Renin-Synthesizing Cells in the Kidney and Beyond

The benefit of Renin-Angiotensin System (RAS) blockade in cardiovascular and renal disease is undisputed, but what is still controversial is the optimal degree of RAS blockade. A high degree of RAS blockade may have additional beneficial effects, but also results in a higher incidence of side effects. The degree of blockade can be estimated from the increase in circulating renin, depicting the “recruitment” of new renin-producing cells (RPC) along the afferent arterioles. The long-term consequences of this process are still unknown, nor do we know if it contributes to renal impairment in the future. Besides renin production, RPC would participate directly in the concentric vascular hypertrophy, despite the control of the blood pressure levels.
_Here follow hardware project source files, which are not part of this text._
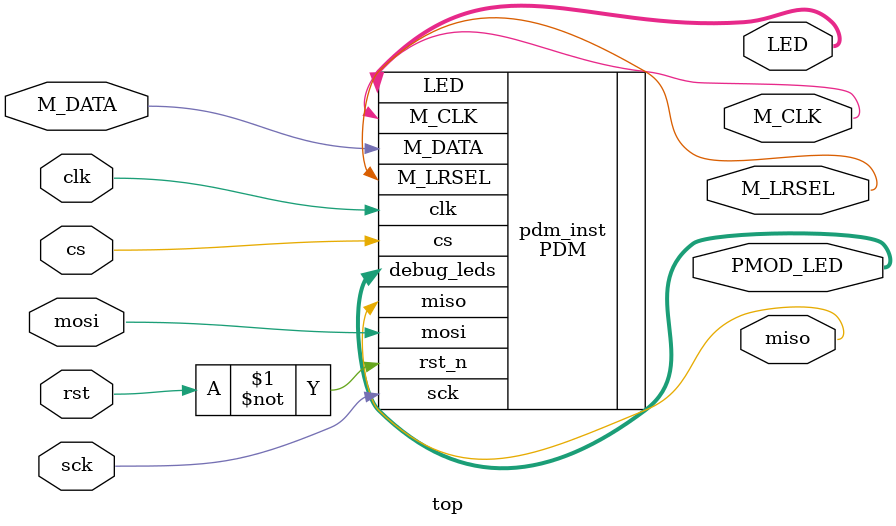
<source format=sv>
module top (
    input  logic clk,
    input  logic rst,

    output logic [7:0]LED,

    input  logic mosi,
    output logic miso,
    input  logic sck,
    input  logic cs,

    output logic M_CLK,      // Clock do microfone
    output logic M_LRSEL,    // Left/Right Select (Escolha do canal)

    input  logic M_DATA,     // Dados do microfone

    output logic [7:0] PMOD_LED
);


PDM #(
    .DECIMATION_FACTOR        (256),
    .DATA_WIDTH               (16),
    .FIR_TAPS                 (64),
    .CLK_FREQ                 (100_000_000),
    .PDM_CLK_FREQ             (1_800_000),
    .CIC_STAGES               (4),
    .FIFO_DEPTH               (65536), // 64kB
    .FIFO_WIDTH               (8),
    .SPI_BITS_PER_WORD        (8),
    .ENABLE_COMPRESSION       (1),
    .PDM_CHANNEL              (0),
    .SECOND_DECIMATION_FACTOR (2),
    .COMPRESSED_DATA_WIDTH    (8)
) pdm_inst (
    .clk         (clk),     // sys clock
    .rst_n       (~rst),    // reset (ativo baixo)

    .LED         (LED),     // saída de LEDs com audio PCM

    .mosi        (mosi),    // entrada do SPI
    .miso        (miso),    // saída do SPI
    .sck         (sck),     // entrada do SPI clock
    .cs          (cs),      // entrada do chip select SPI

    .M_CLK       (M_CLK),   // saída do clock para o microfone
    .M_LRSEL     (M_LRSEL), // seleção de canal do microfone

    .M_DATA      (M_DATA),  // entrada de dados do microfone

    .debug_leds  (PMOD_LED) // saída para LEDs de debug
);


endmodule

</source>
This thesis focuses on the RPCs, their current knowledge, novel aspects, and a new approach to understand these cells biology. Furthermore, we have analyzed the concept of extrarenal sites of renin production, and the (pro)renin reabsorption in the proximal tubule. Our data support the Juxtaglomerular cells, in the kidney, as only source of renin in the body, on which angiotensin generation depends. The complete understanding of the RPCs “recruitment” and its further consequences, combined with a full comprehension of local (renal) angiotensin production will ultimately allow more effective anti-hypertensive therapies, and better outcomes in patients with cardiovascular and renal pathologies.